» **Objective**
Give back the listing below unchanged, every line of it from start to finish.

» **Entries supplied**
################

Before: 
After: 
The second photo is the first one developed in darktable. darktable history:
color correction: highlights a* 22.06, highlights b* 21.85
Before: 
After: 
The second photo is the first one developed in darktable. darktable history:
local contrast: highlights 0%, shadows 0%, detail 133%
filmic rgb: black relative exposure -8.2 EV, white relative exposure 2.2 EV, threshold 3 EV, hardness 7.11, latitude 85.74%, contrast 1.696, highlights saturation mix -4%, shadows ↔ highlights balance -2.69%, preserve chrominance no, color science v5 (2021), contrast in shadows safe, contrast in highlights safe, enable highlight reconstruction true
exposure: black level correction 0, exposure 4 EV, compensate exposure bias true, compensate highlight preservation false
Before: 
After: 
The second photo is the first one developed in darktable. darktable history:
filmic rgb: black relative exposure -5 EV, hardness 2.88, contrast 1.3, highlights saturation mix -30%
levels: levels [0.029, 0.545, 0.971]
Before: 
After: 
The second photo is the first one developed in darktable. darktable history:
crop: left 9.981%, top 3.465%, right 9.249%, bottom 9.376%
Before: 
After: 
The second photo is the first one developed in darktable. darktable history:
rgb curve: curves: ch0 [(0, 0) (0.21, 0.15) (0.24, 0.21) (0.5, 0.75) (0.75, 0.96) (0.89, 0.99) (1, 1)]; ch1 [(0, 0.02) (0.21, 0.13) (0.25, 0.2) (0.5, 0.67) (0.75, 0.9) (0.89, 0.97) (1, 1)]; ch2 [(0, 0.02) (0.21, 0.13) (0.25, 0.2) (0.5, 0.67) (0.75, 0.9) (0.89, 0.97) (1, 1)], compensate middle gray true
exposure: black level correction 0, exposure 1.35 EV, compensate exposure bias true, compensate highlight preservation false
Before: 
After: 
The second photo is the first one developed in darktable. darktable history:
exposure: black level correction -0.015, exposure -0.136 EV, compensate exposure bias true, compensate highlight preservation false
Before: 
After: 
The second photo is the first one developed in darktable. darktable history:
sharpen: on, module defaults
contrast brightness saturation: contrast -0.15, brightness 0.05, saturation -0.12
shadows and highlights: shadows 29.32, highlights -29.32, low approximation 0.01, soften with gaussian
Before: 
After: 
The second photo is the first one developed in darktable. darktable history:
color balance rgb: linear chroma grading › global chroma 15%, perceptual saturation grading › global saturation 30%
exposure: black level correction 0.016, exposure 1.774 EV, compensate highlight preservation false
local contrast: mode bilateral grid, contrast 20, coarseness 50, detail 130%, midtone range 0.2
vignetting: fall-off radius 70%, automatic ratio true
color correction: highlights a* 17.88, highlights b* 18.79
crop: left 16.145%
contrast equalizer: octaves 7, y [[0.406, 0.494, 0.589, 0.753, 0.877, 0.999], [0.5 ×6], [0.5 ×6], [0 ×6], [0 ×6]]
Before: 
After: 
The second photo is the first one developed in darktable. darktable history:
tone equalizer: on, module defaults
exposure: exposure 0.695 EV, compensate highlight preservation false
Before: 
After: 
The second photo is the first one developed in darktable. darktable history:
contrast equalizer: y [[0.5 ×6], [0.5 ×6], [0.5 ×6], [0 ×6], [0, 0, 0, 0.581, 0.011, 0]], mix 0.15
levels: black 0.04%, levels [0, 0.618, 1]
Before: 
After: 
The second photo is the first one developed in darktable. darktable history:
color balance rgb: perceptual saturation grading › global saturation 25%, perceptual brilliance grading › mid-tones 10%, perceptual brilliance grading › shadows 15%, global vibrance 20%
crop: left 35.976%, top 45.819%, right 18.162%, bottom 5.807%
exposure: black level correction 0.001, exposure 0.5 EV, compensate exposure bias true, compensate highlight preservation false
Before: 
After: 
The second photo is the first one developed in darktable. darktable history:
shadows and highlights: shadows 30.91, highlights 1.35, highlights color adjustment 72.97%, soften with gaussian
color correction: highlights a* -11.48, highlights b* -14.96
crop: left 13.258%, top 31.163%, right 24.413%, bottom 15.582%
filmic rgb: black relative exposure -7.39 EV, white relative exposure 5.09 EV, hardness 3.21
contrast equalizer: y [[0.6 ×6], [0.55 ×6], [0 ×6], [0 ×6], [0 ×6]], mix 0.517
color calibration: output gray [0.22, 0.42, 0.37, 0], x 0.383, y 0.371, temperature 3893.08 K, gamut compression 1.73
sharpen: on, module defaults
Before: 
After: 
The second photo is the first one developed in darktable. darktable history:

################

» **Answer to this exercise**
Before: 
After: 
The second photo is the first one developed in darktable. darktable history:
color correction: highlights a* 22.06, highlights b* 21.85
Before: 
After: 
The second photo is the first one developed in darktable. darktable history:
local contrast: highlights 0%, shadows 0%, detail 133%
filmic rgb: black relative exposure -8.2 EV, white relative exposure 2.2 EV, threshold 3 EV, hardness 7.11, latitude 85.74%, contrast 1.696, highlights saturation mix -4%, shadows ↔ highlights balance -2.69%, preserve chrominance no, color science v5 (2021), contrast in shadows safe, contrast in highlights safe, enable highlight reconstruction true
exposure: black level correction 0, exposure 4 EV, compensate exposure bias true, compensate highlight preservation false
Before: 
After: 
The second photo is the first one developed in darktable. darktable history:
filmic rgb: black relative exposure -5 EV, hardness 2.88, contrast 1.3, highlights saturation mix -30%
levels: levels [0.029, 0.545, 0.971]
Before: 
After: 
The second photo is the first one developed in darktable. darktable history:
crop: left 9.981%, top 3.465%, right 9.249%, bottom 9.376%
Before: 
After: 
The second photo is the first one developed in darktable. darktable history:
rgb curve: curves: ch0 [(0, 0) (0.21, 0.15) (0.24, 0.21) (0.5, 0.75) (0.75, 0.96) (0.89, 0.99) (1, 1)]; ch1 [(0, 0.02) (0.21, 0.13) (0.25, 0.2) (0.5, 0.67) (0.75, 0.9) (0.89, 0.97) (1, 1)]; ch2 [(0, 0.02) (0.21, 0.13) (0.25, 0.2) (0.5, 0.67) (0.75, 0.9) (0.89, 0.97) (1, 1)], compensate middle gray true
exposure: black level correction 0, exposure 1.35 EV, compensate exposure bias true, compensate highlight preservation false
Before: 
After: 
The second photo is the first one developed in darktable. darktable history:
exposure: black level correction -0.015, exposure -0.136 EV, compensate exposure bias true, compensate highlight preservation false
Before: 
After: 
The second photo is the first one developed in darktable. darktable history:
sharpen: on, module defaults
contrast brightness saturation: contrast -0.15, brightness 0.05, saturation -0.12
shadows and highlights: shadows 29.32, highlights -29.32, low approximation 0.01, soften with gaussian
Before: 
After: 
The second photo is the first one developed in darktable. darktable history:
color balance rgb: linear chroma grading › global chroma 15%, perceptual saturation grading › global saturation 30%
exposure: black level correction 0.016, exposure 1.774 EV, compensate highlight preservation false
local contrast: mode bilateral grid, contrast 20, coarseness 50, detail 130%, midtone range 0.2
vignetting: fall-off radius 70%, automatic ratio true
color correction: highlights a* 17.88, highlights b* 18.79
crop: left 16.145%
contrast equalizer: octaves 7, y [[0.406, 0.494, 0.589, 0.753, 0.877, 0.999], [0.5 ×6], [0.5 ×6], [0 ×6], [0 ×6]]
Before: 
After: 
The second photo is the first one developed in darktable. darktable history:
tone equalizer: on, module defaults
exposure: exposure 0.695 EV, compensate highlight preservation false
Before: 
After: 
The second photo is the first one developed in darktable. darktable history:
contrast equalizer: y [[0.5 ×6], [0.5 ×6], [0.5 ×6], [0 ×6], [0, 0, 0, 0.581, 0.011, 0]], mix 0.15
levels: black 0.04%, levels [0, 0.618, 1]
Before: 
After: 
The second photo is the first one developed in darktable. darktable history:
color balance rgb: perceptual saturation grading › global saturation 25%, perceptual brilliance grading › mid-tones 10%, perceptual brilliance grading › shadows 15%, global vibrance 20%
crop: left 35.976%, top 45.819%, right 18.162%, bottom 5.807%
exposure: black level correction 0.001, exposure 0.5 EV, compensate exposure bias true, compensate highlight preservation false
Before: 
After: 
The second photo is the first one developed in darktable. darktable history:
shadows and highlights: shadows 30.91, highlights 1.35, highlights color adjustment 72.97%, soften with gaussian
color correction: highlights a* -11.48, highlights b* -14.96
crop: left 13.258%, top 31.163%, right 24.413%, bottom 15.582%
filmic rgb: black relative exposure -7.39 EV, white relative exposure 5.09 EV, hardness 3.21
contrast equalizer: y [[0.6 ×6], [0.55 ×6], [0 ×6], [0 ×6], [0 ×6]], mix 0.517
color calibration: output gray [0.22, 0.42, 0.37, 0], x 0.383, y 0.371, temperature 3893.08 K, gamut compression 1.73
sharpen: on, module defaults
Before: 
After: 
The second photo is the first one developed in darktable. darktable history:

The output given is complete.